Les Moudjahidins du peuple, cactus entre Paris et Téhéran (Georges Malbrunot – Le Figaro)

L’Iran reproche à la France de protéger et d’héberger des membres du mouvement considéré comme une organisation terroriste jusqu’en 2012 par les États-Unis et 2009 par l’Union européenne.

À chaque entretien téléphonique ou presque, Hassan Rohani aborde le sujet avec Emmanuel Macron. Pourquoi la France héberge-t-elle encore les Moudjahidins du peuple, ces opposants au régime iranien, considérés comme une organisation terroriste jusqu’en 2012 par les États-Unis et 2009 par l’Union européenne? Le 2 juillet, ils tenaient leur rassemblement bisannuel à Villepinte, près de Paris, en présence de personnalités, dûment rémunérées: l’ex-maire de New York Rudy Giuliani et les anciens ministres français Bernard Kouchner, Philippe Douste-Blazy et Rama Yade.

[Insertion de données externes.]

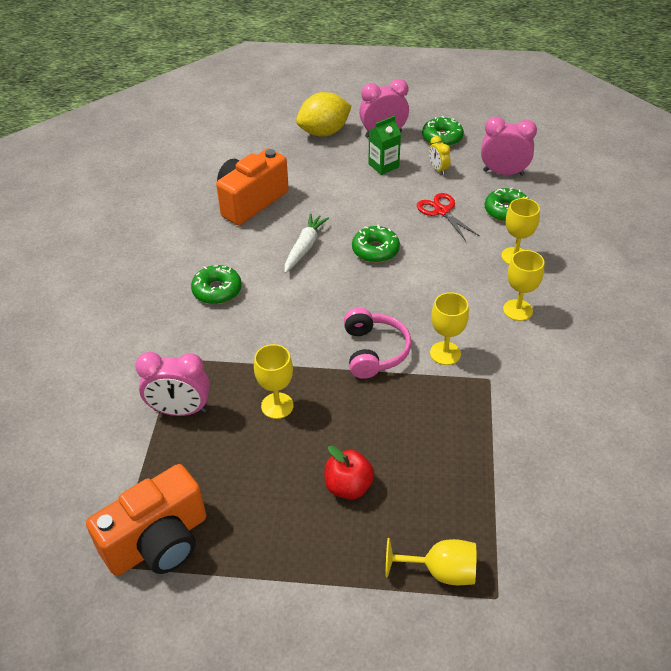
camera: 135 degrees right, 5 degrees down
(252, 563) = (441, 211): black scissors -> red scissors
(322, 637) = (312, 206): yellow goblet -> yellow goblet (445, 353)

À Téhéran, confie un officiel, «personne ne peut accepter qu’une telle réunion puisse se tenir sans l’aval des services de renseignements français. Cela casse la confiance entre nous.» Quelques jours après, l’ambassadeur de France en Iran, François Sénémaud, était convoqué au ministère des Affaires étrangères et des parlementaires iraniens demandaient son expulsion.

Retour en arrière

Les diplomates français sont pourtant les premiers à reconnaître que les Moudjahidins ne représentent pas une alternative crédible au pouvoir actuel. Mais une affaire est venue compliquer la donne. Ce même 2 juillet, un couple de Belges d’origine iranienne était arrêté pour avoir planifié un attentat à l’explosif contre le rassemblement parisien des Moudjahidins. Il était en possession de 500 grammes d’explosif dans sa voiture. En poste à Vienne, un diplomate iranien, en contact avec le couple, a également été interpellé.

«C’est potentiellement une affaire extrêmement sérieuse et grave qui, si les faits sont avérés, pourrait nous ramener longtemps en arrière», lâche un diplomate français. Au temps où, via ses relais, le régime iranien punissait la France de son soutien à l’Irak de Saddam Hussein en posant des bombes à Paris. Il serait en effet difficile aux Européens de soutenir alors l’Iran dans son bras de fer avec les États-Unis. Les Moudjahidins ont immédiatement accusé la «dictature» iranienne. Téhéran, de son côté, a crié à la manipulation par des services de renseignements ennemis, le Mossad israélien en premier lieu. Une instruction judiciaire a été ouverte en Belgique.